**Work request:** Without omitting anything, write out the listing below precisely.

**Data under study:**
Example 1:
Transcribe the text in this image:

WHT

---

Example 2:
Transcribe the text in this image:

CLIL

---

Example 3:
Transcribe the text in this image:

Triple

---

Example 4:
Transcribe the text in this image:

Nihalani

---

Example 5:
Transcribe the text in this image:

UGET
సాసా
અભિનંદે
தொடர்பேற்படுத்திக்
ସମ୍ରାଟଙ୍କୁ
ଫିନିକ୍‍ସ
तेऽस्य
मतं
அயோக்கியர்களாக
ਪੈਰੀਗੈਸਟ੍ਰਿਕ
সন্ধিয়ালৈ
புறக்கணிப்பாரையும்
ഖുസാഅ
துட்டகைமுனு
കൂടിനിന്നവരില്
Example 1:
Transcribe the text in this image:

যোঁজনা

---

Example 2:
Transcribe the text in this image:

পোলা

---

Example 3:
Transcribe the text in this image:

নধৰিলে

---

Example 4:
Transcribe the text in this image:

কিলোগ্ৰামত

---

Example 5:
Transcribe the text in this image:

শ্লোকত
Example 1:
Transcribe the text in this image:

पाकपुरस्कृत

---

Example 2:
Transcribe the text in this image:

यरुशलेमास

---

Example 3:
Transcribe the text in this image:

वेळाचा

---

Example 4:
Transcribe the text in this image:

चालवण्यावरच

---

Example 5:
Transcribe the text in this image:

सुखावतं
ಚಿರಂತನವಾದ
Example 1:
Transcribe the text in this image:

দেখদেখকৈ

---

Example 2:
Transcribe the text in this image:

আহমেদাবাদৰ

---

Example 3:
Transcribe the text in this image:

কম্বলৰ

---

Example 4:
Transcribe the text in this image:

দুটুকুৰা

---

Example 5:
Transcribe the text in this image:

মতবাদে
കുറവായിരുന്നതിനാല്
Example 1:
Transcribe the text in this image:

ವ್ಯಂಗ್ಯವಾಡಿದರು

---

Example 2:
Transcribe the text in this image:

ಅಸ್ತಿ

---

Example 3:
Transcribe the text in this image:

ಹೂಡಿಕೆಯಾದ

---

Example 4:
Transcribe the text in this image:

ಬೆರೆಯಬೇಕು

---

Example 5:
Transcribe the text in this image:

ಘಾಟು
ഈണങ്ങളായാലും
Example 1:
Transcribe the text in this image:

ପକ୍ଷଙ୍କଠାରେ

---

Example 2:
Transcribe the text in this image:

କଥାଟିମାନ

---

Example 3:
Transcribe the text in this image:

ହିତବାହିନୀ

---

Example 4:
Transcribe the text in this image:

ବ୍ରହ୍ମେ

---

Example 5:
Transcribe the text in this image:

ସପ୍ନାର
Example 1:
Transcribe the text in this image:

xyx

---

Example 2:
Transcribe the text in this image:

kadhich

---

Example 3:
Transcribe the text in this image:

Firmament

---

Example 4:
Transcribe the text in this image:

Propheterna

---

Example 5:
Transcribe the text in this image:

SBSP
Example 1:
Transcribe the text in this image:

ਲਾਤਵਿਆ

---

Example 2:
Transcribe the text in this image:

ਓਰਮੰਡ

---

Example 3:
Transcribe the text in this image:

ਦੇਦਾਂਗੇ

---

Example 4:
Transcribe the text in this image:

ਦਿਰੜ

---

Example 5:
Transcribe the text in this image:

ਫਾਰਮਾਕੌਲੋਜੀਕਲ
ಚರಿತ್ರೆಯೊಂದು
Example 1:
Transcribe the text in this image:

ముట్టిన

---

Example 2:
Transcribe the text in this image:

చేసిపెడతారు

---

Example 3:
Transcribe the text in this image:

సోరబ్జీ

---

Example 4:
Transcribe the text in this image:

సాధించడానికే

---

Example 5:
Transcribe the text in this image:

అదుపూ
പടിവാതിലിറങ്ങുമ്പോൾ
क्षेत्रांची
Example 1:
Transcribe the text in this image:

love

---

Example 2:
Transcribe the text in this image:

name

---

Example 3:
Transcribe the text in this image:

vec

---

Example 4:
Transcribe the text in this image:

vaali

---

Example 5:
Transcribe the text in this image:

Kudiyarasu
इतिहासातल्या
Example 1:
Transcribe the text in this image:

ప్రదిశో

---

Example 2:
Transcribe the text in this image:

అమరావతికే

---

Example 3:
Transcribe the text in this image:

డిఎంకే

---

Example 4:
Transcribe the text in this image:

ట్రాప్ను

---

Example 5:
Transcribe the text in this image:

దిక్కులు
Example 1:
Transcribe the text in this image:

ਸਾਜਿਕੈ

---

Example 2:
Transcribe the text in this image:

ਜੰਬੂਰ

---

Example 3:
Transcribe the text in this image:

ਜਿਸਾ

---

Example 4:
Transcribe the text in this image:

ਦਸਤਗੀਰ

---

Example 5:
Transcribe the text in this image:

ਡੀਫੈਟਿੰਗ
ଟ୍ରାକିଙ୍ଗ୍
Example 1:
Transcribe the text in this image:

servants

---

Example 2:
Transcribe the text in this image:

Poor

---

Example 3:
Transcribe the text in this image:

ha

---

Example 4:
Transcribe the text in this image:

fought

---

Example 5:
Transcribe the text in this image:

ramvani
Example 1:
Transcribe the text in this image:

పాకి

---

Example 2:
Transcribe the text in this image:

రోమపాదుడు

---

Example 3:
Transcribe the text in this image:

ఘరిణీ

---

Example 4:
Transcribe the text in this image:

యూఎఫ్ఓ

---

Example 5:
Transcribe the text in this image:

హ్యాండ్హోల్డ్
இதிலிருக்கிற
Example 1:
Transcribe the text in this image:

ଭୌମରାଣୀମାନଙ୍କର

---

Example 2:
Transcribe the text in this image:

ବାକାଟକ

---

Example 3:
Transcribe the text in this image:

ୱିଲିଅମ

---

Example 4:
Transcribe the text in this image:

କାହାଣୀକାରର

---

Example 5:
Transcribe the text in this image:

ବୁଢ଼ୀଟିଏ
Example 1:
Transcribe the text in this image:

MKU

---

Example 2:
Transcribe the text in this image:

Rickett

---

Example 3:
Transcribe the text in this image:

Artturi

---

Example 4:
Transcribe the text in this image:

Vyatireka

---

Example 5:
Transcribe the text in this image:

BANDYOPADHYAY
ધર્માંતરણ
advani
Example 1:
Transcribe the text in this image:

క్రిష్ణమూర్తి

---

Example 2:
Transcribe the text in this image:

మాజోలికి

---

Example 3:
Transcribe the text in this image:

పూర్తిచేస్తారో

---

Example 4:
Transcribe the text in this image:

**Solution to this task:**
Example 1:
Transcribe the text in this image:

WHT

---

Example 2:
Transcribe the text in this image:

CLIL

---

Example 3:
Transcribe the text in this image:

Triple

---

Example 4:
Transcribe the text in this image:

Nihalani

---

Example 5:
Transcribe the text in this image:

UGET
సాసా
અભિનંદે
தொடர்பேற்படுத்திக்
ସମ୍ରାଟଙ୍କୁ
ଫିନିକ୍‍ସ
तेऽस्य
मतं
அயோக்கியர்களாக
ਪੈਰੀਗੈਸਟ੍ਰਿਕ
সন্ধিয়ালৈ
புறக்கணிப்பாரையும்
ഖുസാഅ
துட்டகைமுனு
കൂടിനിന്നവരില്
Example 1:
Transcribe the text in this image:

যোঁজনা

---

Example 2:
Transcribe the text in this image:

পোলা

---

Example 3:
Transcribe the text in this image:

নধৰিলে

---

Example 4:
Transcribe the text in this image:

কিলোগ্ৰামত

---

Example 5:
Transcribe the text in this image:

শ্লোকত
Example 1:
Transcribe the text in this image:

पाकपुरस्कृत

---

Example 2:
Transcribe the text in this image:

यरुशलेमास

---

Example 3:
Transcribe the text in this image:

वेळाचा

---

Example 4:
Transcribe the text in this image:

चालवण्यावरच

---

Example 5:
Transcribe the text in this image:

सुखावतं
ಚಿರಂತನವಾದ
Example 1:
Transcribe the text in this image:

দেখদেখকৈ

---

Example 2:
Transcribe the text in this image:

আহমেদাবাদৰ

---

Example 3:
Transcribe the text in this image:

কম্বলৰ

---

Example 4:
Transcribe the text in this image:

দুটুকুৰা

---

Example 5:
Transcribe the text in this image:

মতবাদে
കുറവായിരുന്നതിനാല്
Example 1:
Transcribe the text in this image:

ವ್ಯಂಗ್ಯವಾಡಿದರು

---

Example 2:
Transcribe the text in this image:

ಅಸ್ತಿ

---

Example 3:
Transcribe the text in this image:

ಹೂಡಿಕೆಯಾದ

---

Example 4:
Transcribe the text in this image:

ಬೆರೆಯಬೇಕು

---

Example 5:
Transcribe the text in this image:

ಘಾಟು
ഈണങ്ങളായാലും
Example 1:
Transcribe the text in this image:

ପକ୍ଷଙ୍କଠାରେ

---

Example 2:
Transcribe the text in this image:

କଥାଟିମାନ

---

Example 3:
Transcribe the text in this image:

ହିତବାହିନୀ

---

Example 4:
Transcribe the text in this image:

ବ୍ରହ୍ମେ

---

Example 5:
Transcribe the text in this image:

ସପ୍ନାର
Example 1:
Transcribe the text in this image:

xyx

---

Example 2:
Transcribe the text in this image:

kadhich

---

Example 3:
Transcribe the text in this image:

Firmament

---

Example 4:
Transcribe the text in this image:

Propheterna

---

Example 5:
Transcribe the text in this image:

SBSP
Example 1:
Transcribe the text in this image:

ਲਾਤਵਿਆ

---

Example 2:
Transcribe the text in this image:

ਓਰਮੰਡ

---

Example 3:
Transcribe the text in this image:

ਦੇਦਾਂਗੇ

---

Example 4:
Transcribe the text in this image:

ਦਿਰੜ

---

Example 5:
Transcribe the text in this image:

ਫਾਰਮਾਕੌਲੋਜੀਕਲ
ಚರಿತ್ರೆಯೊಂದು
Example 1:
Transcribe the text in this image:

ముట్టిన

---

Example 2:
Transcribe the text in this image:

చేసిపెడతారు

---

Example 3:
Transcribe the text in this image:

సోరబ్జీ

---

Example 4:
Transcribe the text in this image:

సాధించడానికే

---

Example 5:
Transcribe the text in this image:

అదుపూ
പടിവാതിലിറങ്ങുമ്പോൾ
क्षेत्रांची
Example 1:
Transcribe the text in this image:

love

---

Example 2:
Transcribe the text in this image:

name

---

Example 3:
Transcribe the text in this image:

vec

---

Example 4:
Transcribe the text in this image:

vaali

---

Example 5:
Transcribe the text in this image:

Kudiyarasu
इतिहासातल्या
Example 1:
Transcribe the text in this image:

ప్రదిశో

---

Example 2:
Transcribe the text in this image:

అమరావతికే

---

Example 3:
Transcribe the text in this image:

డిఎంకే

---

Example 4:
Transcribe the text in this image:

ట్రాప్ను

---

Example 5:
Transcribe the text in this image:

దిక్కులు
Example 1:
Transcribe the text in this image:

ਸਾਜਿਕੈ

---

Example 2:
Transcribe the text in this image:

ਜੰਬੂਰ

---

Example 3:
Transcribe the text in this image:

ਜਿਸਾ

---

Example 4:
Transcribe the text in this image:

ਦਸਤਗੀਰ

---

Example 5:
Transcribe the text in this image:

ਡੀਫੈਟਿੰਗ
ଟ୍ରାକିଙ୍ଗ୍
Example 1:
Transcribe the text in this image:

servants

---

Example 2:
Transcribe the text in this image:

Poor

---

Example 3:
Transcribe the text in this image:

ha

---

Example 4:
Transcribe the text in this image:

fought

---

Example 5:
Transcribe the text in this image:

ramvani
Example 1:
Transcribe the text in this image:

పాకి

---

Example 2:
Transcribe the text in this image:

రోమపాదుడు

---

Example 3:
Transcribe the text in this image:

ఘరిణీ

---

Example 4:
Transcribe the text in this image:

యూఎఫ్ఓ

---

Example 5:
Transcribe the text in this image:

హ్యాండ్హోల్డ్
இதிலிருக்கிற
Example 1:
Transcribe the text in this image:

ଭୌମରାଣୀମାନଙ୍କର

---

Example 2:
Transcribe the text in this image:

ବାକାଟକ

---

Example 3:
Transcribe the text in this image:

ୱିଲିଅମ

---

Example 4:
Transcribe the text in this image:

କାହାଣୀକାରର

---

Example 5:
Transcribe the text in this image:

ବୁଢ଼ୀଟିଏ
Example 1:
Transcribe the text in this image:

MKU

---

Example 2:
Transcribe the text in this image:

Rickett

---

Example 3:
Transcribe the text in this image:

Artturi

---

Example 4:
Transcribe the text in this image:

Vyatireka

---

Example 5:
Transcribe the text in this image:

BANDYOPADHYAY
ધર્માંતરણ
advani
Example 1:
Transcribe the text in this image:

క్రిష్ణమూర్తి

---

Example 2:
Transcribe the text in this image:

మాజోలికి

---

Example 3:
Transcribe the text in this image:

పూర్తిచేస్తారో

---

Example 4:
Transcribe the text in this image:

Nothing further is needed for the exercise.